Stated exercise
Copy word for word the lines of the items below, from the line with "collection date: 1940-07-25" through the line with "collector number: E-4937", including both of those lines. Give only those lines.

Supplied data
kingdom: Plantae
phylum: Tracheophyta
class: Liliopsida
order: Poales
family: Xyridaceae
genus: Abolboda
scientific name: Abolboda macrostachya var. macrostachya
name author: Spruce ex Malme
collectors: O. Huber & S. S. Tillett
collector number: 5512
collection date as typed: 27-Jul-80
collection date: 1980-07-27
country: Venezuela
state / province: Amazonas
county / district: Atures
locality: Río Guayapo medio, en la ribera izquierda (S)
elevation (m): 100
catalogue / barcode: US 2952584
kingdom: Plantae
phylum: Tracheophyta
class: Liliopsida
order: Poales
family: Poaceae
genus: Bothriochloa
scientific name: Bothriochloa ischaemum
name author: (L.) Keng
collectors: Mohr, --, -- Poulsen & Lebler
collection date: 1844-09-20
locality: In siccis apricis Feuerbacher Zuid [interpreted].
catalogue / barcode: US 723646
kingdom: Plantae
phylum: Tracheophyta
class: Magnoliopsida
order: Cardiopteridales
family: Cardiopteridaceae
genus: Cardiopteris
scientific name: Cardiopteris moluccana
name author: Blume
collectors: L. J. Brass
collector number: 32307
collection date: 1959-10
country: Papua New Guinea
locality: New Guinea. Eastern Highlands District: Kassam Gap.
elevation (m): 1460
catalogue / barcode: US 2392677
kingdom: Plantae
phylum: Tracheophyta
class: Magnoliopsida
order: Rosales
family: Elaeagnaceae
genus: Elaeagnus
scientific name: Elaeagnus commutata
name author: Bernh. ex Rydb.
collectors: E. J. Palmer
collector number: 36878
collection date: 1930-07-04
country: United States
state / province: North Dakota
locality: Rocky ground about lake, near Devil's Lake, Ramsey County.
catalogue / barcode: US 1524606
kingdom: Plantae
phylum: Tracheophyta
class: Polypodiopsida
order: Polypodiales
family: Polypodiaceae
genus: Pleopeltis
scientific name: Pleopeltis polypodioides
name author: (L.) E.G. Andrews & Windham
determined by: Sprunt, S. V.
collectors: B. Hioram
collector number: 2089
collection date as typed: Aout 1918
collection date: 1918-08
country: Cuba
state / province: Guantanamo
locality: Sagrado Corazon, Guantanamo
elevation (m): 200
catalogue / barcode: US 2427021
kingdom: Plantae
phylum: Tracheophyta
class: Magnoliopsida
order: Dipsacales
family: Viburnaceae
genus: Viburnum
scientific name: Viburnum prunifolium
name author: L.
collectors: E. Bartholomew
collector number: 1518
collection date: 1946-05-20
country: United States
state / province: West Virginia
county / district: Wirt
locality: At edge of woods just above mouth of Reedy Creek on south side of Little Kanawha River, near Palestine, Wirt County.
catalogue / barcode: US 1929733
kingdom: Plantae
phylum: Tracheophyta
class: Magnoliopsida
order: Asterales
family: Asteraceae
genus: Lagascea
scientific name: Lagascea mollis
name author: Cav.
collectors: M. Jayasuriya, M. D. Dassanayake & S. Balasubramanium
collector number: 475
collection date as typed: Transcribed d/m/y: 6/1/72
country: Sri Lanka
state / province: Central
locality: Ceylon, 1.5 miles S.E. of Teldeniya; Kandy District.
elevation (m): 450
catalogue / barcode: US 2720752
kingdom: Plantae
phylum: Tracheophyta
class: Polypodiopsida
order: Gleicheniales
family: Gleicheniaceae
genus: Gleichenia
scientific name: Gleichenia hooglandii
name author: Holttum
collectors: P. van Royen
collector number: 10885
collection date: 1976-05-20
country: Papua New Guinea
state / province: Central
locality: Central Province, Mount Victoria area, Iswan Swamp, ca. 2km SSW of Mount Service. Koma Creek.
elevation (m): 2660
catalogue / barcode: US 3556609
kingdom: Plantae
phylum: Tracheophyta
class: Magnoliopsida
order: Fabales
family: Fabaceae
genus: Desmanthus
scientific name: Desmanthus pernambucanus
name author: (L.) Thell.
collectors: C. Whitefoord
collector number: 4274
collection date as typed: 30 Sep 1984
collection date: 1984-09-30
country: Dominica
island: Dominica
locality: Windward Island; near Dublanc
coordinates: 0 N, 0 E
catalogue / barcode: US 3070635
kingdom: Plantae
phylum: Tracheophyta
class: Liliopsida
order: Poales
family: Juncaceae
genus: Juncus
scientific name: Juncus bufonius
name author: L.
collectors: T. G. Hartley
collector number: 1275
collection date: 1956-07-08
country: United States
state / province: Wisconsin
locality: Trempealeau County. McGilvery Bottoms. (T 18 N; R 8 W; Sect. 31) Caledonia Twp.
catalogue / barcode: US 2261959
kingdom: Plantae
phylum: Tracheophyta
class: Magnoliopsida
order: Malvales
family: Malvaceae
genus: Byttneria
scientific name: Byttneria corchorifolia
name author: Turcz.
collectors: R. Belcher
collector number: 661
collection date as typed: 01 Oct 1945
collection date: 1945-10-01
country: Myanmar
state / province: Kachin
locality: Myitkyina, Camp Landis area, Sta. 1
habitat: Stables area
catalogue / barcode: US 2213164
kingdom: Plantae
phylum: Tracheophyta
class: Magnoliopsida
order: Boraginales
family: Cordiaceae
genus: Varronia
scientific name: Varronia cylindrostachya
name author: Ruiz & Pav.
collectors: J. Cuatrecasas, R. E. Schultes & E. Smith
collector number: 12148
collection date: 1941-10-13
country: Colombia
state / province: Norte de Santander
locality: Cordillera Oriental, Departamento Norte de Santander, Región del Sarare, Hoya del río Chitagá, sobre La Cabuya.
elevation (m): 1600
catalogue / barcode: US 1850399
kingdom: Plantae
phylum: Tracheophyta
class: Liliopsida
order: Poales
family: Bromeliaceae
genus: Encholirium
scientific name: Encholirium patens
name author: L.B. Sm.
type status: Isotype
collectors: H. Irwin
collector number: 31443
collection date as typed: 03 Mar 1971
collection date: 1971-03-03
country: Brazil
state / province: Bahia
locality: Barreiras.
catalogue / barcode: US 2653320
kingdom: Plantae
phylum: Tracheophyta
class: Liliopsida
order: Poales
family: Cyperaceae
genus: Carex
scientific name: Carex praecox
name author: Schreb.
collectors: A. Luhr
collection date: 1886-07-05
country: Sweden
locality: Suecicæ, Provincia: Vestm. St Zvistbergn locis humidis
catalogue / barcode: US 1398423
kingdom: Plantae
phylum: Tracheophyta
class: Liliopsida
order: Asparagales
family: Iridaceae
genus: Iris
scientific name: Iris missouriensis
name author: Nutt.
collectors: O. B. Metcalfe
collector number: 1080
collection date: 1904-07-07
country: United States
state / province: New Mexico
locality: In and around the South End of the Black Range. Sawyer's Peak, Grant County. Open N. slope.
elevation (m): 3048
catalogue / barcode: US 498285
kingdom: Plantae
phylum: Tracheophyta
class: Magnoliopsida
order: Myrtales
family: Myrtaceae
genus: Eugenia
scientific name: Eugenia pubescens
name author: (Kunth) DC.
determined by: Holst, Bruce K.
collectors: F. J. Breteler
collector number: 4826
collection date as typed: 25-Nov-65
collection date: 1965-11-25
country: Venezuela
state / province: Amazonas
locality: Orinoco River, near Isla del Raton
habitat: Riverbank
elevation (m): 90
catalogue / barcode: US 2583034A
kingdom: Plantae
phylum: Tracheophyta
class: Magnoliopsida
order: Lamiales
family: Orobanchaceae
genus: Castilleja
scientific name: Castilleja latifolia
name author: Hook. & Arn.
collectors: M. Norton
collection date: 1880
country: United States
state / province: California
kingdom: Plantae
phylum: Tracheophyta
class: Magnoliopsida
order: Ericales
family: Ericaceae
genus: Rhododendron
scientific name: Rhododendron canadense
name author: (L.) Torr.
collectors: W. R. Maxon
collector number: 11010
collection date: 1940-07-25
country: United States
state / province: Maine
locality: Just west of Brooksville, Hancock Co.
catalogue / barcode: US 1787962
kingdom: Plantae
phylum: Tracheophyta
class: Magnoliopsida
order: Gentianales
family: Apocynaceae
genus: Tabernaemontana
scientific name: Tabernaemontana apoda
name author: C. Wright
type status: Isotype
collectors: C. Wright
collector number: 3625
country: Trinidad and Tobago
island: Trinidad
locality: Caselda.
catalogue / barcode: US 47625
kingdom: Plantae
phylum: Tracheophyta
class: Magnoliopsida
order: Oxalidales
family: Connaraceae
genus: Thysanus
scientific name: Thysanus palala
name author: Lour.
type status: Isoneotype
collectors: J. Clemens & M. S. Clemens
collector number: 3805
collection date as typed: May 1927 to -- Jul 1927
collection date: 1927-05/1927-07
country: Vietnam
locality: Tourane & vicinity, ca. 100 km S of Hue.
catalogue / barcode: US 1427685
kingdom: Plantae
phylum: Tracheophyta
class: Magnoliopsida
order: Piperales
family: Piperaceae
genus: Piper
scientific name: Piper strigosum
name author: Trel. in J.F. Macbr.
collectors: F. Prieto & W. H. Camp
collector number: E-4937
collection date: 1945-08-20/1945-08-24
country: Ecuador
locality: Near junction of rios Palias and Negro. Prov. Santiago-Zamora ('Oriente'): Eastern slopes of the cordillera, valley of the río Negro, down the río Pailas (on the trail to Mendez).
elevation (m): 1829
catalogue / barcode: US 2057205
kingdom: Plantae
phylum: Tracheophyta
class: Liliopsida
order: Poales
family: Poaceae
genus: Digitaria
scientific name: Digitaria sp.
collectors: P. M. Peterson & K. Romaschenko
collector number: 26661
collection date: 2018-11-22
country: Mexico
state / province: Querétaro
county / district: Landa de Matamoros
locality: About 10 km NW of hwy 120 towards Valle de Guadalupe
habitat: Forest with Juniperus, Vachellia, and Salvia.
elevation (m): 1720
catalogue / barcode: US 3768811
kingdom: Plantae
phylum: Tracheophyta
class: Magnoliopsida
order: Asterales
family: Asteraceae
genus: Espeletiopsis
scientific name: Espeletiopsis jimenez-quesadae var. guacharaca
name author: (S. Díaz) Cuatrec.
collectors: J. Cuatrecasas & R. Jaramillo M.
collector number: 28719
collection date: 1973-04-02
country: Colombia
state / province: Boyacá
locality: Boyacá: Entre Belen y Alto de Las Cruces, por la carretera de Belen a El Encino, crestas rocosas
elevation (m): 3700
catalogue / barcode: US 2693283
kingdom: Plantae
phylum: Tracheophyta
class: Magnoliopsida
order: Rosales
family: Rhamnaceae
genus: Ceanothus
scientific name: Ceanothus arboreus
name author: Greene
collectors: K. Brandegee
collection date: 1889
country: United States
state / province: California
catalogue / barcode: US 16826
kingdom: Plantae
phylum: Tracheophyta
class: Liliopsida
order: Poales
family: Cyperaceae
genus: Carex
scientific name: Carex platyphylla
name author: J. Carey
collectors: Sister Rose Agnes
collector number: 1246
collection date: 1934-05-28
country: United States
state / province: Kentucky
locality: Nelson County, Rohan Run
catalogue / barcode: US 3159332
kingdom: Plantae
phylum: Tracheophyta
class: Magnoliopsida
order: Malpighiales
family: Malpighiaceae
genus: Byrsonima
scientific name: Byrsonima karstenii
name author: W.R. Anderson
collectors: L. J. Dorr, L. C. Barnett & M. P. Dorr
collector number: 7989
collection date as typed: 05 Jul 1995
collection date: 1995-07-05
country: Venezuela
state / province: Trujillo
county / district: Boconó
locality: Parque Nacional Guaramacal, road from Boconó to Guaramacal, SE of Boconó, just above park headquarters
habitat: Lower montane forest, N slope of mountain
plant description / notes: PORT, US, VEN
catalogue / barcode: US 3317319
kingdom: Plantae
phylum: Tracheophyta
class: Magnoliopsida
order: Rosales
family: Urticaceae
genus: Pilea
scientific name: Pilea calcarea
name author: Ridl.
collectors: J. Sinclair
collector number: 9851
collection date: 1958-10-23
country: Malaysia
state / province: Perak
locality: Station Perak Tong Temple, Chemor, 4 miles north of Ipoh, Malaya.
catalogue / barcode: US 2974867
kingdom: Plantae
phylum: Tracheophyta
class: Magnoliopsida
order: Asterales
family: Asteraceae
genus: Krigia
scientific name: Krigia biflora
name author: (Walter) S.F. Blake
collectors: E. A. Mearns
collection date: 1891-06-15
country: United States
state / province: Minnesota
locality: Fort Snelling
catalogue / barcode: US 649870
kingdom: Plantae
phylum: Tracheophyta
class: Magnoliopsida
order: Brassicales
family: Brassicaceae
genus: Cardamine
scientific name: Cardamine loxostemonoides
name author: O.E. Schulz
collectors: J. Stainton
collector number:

Solution to this task
collection date: 1940-07-25
country: United States
state / province: Maine
locality: Just west of Brooksville, Hancock Co.
catalogue / barcode: US 1787962
kingdom: Plantae
phylum: Tracheophyta
class: Magnoliopsida
order: Gentianales
family: Apocynaceae
genus: Tabernaemontana
scientific name: Tabernaemontana apoda
name author: C. Wright
type status: Isotype
collectors: C. Wright
collector number: 3625
country: Trinidad and Tobago
island: Trinidad
locality: Caselda.
catalogue / barcode: US 47625
kingdom: Plantae
phylum: Tracheophyta
class: Magnoliopsida
order: Oxalidales
family: Connaraceae
genus: Thysanus
scientific name: Thysanus palala
name author: Lour.
type status: Isoneotype
collectors: J. Clemens & M. S. Clemens
collector number: 3805
collection date as typed: May 1927 to -- Jul 1927
collection date: 1927-05/1927-07
country: Vietnam
locality: Tourane & vicinity, ca. 100 km S of Hue.
catalogue / barcode: US 1427685
kingdom: Plantae
phylum: Tracheophyta
class: Magnoliopsida
order: Piperales
family: Piperaceae
genus: Piper
scientific name: Piper strigosum
name author: Trel. in J.F. Macbr.
collectors: F. Prieto & W. H. Camp
collector number: E-4937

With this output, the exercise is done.